## Texto da página

Cancro e saúde mental: especialista desfaz mitos
“Se há algo que eu posso dizer a todos os pacientes com cancro é que o stresse não causa a doença. Esse é um mito comum que causa muita culpa e preocupação desnecessária”, diz a especialista. “As pessoas pensam que se elas não tivessem aceitado aquele trabalho stressante ou se tivessem saído daquele casamento stressante, elas não teriam cancro”. Uma das partes mais recompensadoras do meu trabalho é dizer: “Isso não é verdade de maneira alguma. O stresse não causou o seu cancro. Não há evidência científica que comprove isso.”
O stresse pode causar muitos estragos de muitas formas diferentes. A resposta natural do corpo ao stresse, que é feita para proteger o corpo das ameaças percebidas, pode permanecer além do que deveria. Isso pode acontecer por muitos motivos, incluindo trauma e outros fatores de stresse. A ativação a longo prazo do sistema de resposta ao stresse e a superexposição às hormonas do stresse podem interromper quase todos os processos do corpo, mas não podem causar cancro, explica Shawna Ehlers.
No entanto, admite que o stresse pode influenciar a recuperação da doença.
“O stresse foi associado à progressão do cancro a partir do momento em que alguém é diagnosticado”, diz. “É por isso que controlar o stresse é muito importante. Isso não significa evitar o stresse a qualquer custo, mas sim garantir que cada dia tem um período de descanso no qual a fisiologia possa se acalmar.”
Além do trabalho ao lado de um profissional de saúde mental, equilíbrio e aceitação são essenciais para controlar o stresse.
“É importante separar os fatores controláveis daqueles que não podem ser controlados. Quando uma pessoa é diagnosticada com cancro, ela pode sentir-se em choque, perdida e sobrecarregada, como se toda a sua vida estivesse fora de controlo”, refere. “Mas, após pensar um pouco a respeito da situação, a pessoa percebe que há coisas que ela pode controlar.”

## Tarefas e exercícios
1 > No texto sobre cancro e saúde mental, a que foi associado o stresse a partir do momento do diagnóstico?
2 > Retome o texto sobre cancro e saúde mental a partir do ponto em que termina.
Os registos apresentados a seguir constituem material independente do texto.

Textos-fonte de documentos formatados:
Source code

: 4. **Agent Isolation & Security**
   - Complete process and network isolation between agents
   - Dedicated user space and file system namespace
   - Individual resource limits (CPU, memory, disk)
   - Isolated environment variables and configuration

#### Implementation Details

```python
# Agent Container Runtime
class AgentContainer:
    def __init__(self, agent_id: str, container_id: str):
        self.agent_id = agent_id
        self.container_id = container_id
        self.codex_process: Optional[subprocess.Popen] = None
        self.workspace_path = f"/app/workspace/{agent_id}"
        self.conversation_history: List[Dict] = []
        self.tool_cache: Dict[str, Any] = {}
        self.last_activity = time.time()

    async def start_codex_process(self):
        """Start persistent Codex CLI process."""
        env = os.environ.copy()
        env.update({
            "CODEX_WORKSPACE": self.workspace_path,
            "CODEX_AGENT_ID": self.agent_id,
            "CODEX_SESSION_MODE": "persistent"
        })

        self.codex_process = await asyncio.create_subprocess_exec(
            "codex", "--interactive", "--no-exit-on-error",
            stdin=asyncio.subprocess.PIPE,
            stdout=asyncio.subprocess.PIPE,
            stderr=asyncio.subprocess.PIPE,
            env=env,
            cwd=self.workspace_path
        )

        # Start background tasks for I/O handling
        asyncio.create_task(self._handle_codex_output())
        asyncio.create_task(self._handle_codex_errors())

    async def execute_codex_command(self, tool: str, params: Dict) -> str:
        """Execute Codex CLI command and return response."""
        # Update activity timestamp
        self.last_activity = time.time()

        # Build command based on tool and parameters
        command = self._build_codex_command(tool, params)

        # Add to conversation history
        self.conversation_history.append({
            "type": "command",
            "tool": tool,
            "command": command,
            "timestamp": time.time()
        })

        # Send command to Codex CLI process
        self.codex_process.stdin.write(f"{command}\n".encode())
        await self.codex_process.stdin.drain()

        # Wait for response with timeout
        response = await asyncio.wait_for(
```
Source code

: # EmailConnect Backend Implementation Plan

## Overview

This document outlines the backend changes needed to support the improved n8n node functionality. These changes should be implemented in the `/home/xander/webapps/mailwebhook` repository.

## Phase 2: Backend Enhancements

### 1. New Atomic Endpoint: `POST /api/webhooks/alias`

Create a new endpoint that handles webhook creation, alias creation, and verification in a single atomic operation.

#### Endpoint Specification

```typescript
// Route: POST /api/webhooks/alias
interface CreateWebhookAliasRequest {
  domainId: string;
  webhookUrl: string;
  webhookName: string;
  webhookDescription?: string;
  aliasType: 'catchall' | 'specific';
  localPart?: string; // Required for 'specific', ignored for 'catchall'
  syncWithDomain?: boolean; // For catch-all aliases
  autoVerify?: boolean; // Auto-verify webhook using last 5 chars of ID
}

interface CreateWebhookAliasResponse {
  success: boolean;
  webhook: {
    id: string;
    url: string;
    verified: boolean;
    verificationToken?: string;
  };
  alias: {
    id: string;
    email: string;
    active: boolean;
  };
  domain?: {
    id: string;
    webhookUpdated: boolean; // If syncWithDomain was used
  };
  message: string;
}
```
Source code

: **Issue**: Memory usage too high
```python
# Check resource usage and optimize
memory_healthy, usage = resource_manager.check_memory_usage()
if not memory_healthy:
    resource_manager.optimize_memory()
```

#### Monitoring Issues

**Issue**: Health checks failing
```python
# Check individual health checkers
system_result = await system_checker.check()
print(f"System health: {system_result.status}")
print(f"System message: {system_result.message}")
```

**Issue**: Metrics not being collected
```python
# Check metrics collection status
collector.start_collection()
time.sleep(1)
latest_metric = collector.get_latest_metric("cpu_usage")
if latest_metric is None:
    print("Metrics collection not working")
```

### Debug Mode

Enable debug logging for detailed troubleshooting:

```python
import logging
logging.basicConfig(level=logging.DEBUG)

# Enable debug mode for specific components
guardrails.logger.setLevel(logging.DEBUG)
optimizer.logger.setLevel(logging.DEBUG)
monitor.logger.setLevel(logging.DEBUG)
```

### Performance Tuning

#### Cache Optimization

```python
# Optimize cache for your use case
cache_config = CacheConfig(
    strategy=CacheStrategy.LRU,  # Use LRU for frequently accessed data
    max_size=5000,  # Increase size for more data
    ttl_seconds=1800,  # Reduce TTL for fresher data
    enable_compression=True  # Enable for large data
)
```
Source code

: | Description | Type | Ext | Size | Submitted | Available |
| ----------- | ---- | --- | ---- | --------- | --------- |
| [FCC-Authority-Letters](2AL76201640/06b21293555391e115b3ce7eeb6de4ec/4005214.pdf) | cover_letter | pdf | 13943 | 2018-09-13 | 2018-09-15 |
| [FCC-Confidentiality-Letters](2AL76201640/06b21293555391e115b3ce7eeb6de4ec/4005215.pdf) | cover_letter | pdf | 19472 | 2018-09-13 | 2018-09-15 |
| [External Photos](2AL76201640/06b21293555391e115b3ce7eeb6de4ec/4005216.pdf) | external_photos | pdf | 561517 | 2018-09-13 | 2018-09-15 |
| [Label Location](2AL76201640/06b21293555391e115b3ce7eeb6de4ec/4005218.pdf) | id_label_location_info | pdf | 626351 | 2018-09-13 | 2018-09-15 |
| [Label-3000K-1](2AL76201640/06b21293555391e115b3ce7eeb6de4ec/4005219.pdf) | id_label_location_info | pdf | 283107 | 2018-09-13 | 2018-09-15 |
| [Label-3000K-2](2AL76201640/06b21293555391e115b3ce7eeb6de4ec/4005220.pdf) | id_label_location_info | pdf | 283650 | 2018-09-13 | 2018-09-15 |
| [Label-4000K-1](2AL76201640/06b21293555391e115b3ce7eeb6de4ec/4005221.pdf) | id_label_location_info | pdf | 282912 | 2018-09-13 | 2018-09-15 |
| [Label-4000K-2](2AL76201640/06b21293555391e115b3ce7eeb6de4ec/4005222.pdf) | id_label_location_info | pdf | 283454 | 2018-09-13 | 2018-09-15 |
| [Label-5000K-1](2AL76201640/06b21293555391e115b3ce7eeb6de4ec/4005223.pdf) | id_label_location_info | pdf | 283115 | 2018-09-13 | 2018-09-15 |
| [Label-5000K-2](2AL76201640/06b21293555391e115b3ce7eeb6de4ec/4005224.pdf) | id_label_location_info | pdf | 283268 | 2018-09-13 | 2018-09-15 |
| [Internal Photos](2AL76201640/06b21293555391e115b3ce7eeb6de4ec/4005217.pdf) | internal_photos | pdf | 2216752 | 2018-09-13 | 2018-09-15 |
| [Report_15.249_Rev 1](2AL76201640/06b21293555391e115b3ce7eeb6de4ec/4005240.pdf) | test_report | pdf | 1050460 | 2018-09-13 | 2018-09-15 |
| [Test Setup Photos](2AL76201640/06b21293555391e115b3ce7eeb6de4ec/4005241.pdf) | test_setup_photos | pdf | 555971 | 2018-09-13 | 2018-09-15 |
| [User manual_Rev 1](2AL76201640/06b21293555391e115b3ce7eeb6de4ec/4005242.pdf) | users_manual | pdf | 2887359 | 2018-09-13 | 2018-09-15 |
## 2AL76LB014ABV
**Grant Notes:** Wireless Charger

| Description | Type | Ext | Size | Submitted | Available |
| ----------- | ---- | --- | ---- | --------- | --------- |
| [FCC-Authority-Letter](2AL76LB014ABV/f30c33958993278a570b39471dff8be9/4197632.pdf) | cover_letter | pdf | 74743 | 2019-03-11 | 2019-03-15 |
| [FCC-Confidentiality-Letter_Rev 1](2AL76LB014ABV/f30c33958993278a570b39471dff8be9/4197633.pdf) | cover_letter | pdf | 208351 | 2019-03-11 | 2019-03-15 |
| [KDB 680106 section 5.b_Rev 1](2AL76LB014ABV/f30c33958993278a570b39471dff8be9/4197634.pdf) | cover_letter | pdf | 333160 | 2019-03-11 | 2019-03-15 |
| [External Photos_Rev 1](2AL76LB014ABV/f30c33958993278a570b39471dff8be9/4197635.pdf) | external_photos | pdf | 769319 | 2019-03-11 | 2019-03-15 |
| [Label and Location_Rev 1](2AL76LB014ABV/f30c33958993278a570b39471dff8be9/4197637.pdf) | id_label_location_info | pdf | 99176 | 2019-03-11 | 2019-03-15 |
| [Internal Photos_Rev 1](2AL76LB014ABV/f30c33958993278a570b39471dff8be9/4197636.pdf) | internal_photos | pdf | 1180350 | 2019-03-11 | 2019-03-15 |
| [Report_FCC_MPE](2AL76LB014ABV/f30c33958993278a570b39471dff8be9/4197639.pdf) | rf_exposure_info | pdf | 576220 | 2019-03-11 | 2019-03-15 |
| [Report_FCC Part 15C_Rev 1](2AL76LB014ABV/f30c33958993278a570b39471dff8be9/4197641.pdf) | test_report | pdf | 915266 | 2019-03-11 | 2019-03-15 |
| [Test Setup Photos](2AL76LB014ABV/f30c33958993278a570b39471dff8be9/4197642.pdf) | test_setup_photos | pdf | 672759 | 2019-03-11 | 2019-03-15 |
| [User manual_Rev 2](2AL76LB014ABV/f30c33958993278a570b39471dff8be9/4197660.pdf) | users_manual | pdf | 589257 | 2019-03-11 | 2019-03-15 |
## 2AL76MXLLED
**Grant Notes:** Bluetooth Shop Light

## Respostas escritas
1 > À progressão do cancro.

2 >
Outro mito é que a depressão deve ser tolerada, revela Ehlers.
É normal sentir-se stressado, ansioso e triste, diz a especialista, acrescentando que esses sentimentos geralmente se dissipam. Quando isso não acontece, é importante conversar com um profissional de saúde e pedir ajuda. A depressão é diferente de pessoa para pessoa e nem sempre é fácil de ser reconhecida. Quanto antes ela for tratada, mais cedo o doente pode concentrar sua energia na recuperação e na cura do cancro.
“A depressão, ao longo do processo oncológico, é normal e até esperada, e pode ser tratada. Então não é algo com o qual você tenha que se sentar e sofrer sozinho", diz.
É saudável conversar com outras pessoas sobre o diagnóstico da doença oncológica, mas nem sempre é fácil, acrescenta. Enquanto algumas pessoas se apoiam em amigos e familiares, outras podem tentar lidar com a questão evitando o assunto, e isso pode ter o efeito oposto, consumindo uma energia que poderia ser usada para a cura, adianta a psicóloga.
“Uma das coisas que trabalhamos com estes doentes é desapegar dessa fuga, para que eles possam falar sobre a experiência completa do cancro”, diz. “Esse processamento de emoções ajuda as pessoas a controlarem o stresse e a sentirem-se menos ansiosas e deprimidas ao longo do tempo.”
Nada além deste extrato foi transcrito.